My feet are throbbing, Clifford is pouring me a beer from a can, a dark beer from Germany, not the lightly colored local beer.  We just got back from the tiger park, a park where you get to ride around an 80 acre reserve in a little bus with barred windows and look at, honk at, and take pictures of tigers sleeping and yawning.  Every once and awhile one of the zoo keepers, or whatever they are called, will throw a chicken out and you'll get to see some action for a few seconds.  Only one of the tigers will get the chicken.

This "Tiger Park" has at least 200 tigers in it, most of them roam the park freely, but many are in little cages pacing and growling.  There are even lions, a leopard, and a liger.  The spell check has a problem with the word "liger", but you know what I'm talking about.

The liger is a huge tiger and lion hybrid, it has faint stripes and a short mane, as well as that little tassel at the end of it's tail, whatever that's called.  But, according to my studious wife Becky, and her research, the liger isn't supposed to exist.  It is difficult for it to be born, nature usually rejects it.  I think Becky said it has a 0.1% chance of being born.  Anyway, once it's born, and becomes and adult, it isn't quite right.  The liger is not a very happy animal, in it's tiny cement cage, biting it's tail and growling at it.  It was attacking it's tail the last time we were there a few months ago too, only last time it's tail was bleeding a little.  I wonder what would happen if they let it out of it's cage.

But I'd have to say that the most exciting part of the day was in the cage right before the liger cage.  Becky was taking a video of a white Siberian tiger in one of the tiny little cages.  The tiger was upset because someone had closed it's gate, it was batting at the wall and growling, and acting like an aggressive animal.

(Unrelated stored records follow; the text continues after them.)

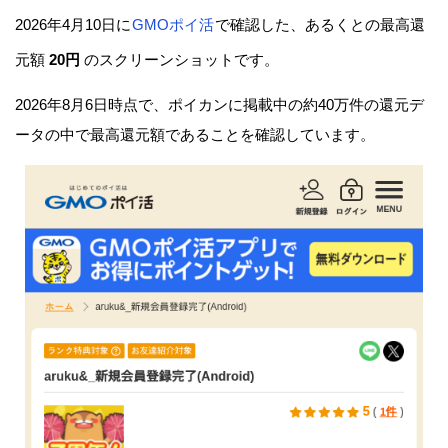
2026年4月10日に
GMOポイ活
で確認した、あるくとの最高還
元額
20円
のスクリーンショットです。
2026年8月6日時点で、ポイカンに掲載中の約40万件の還元デ
ータの中で最高還元額であることを確認しています。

There are two layers of protection between the animals and the humans.  The layer closest to the animals is a chain link fence, just like the ones around the middle school I went to when I was a kid.  After the chain link fence, closest to the humans, is a grid of welded together rebar.  The holes between the bars are big enough to stick your head through, but not big enough for a tigers head.  His paws would fit through easily though.  When we took pictures of the tigers, and the liger, we reached past the bars and put the camera up against the chain link pointing the lens between the gaps.

Now before you get all worried, moms, the humans are about ten feet off the ground too and there are many warning signs that tell you to not put your fingers through the chain link fence.  And Becky didn't have her fingers through the fence, just her phone pressed up against it.  So, to get to the point, she nearly had a heart attack when the white tiger attacked the chain link fence she was pressing her phone against.

And yes, she still has the video.

So I could have titled this blog entry: My Wife Was Attacked By An 800 Pound Tiger Today.  And then in small print: ...but was protected by a chain link fence and bars.

On the way out of the tiger viewing area Clifford and I wondered aloud to each other if they ever check the strength of the fences and bars which are already rusting.  How would they do that anyway?  X-Rays?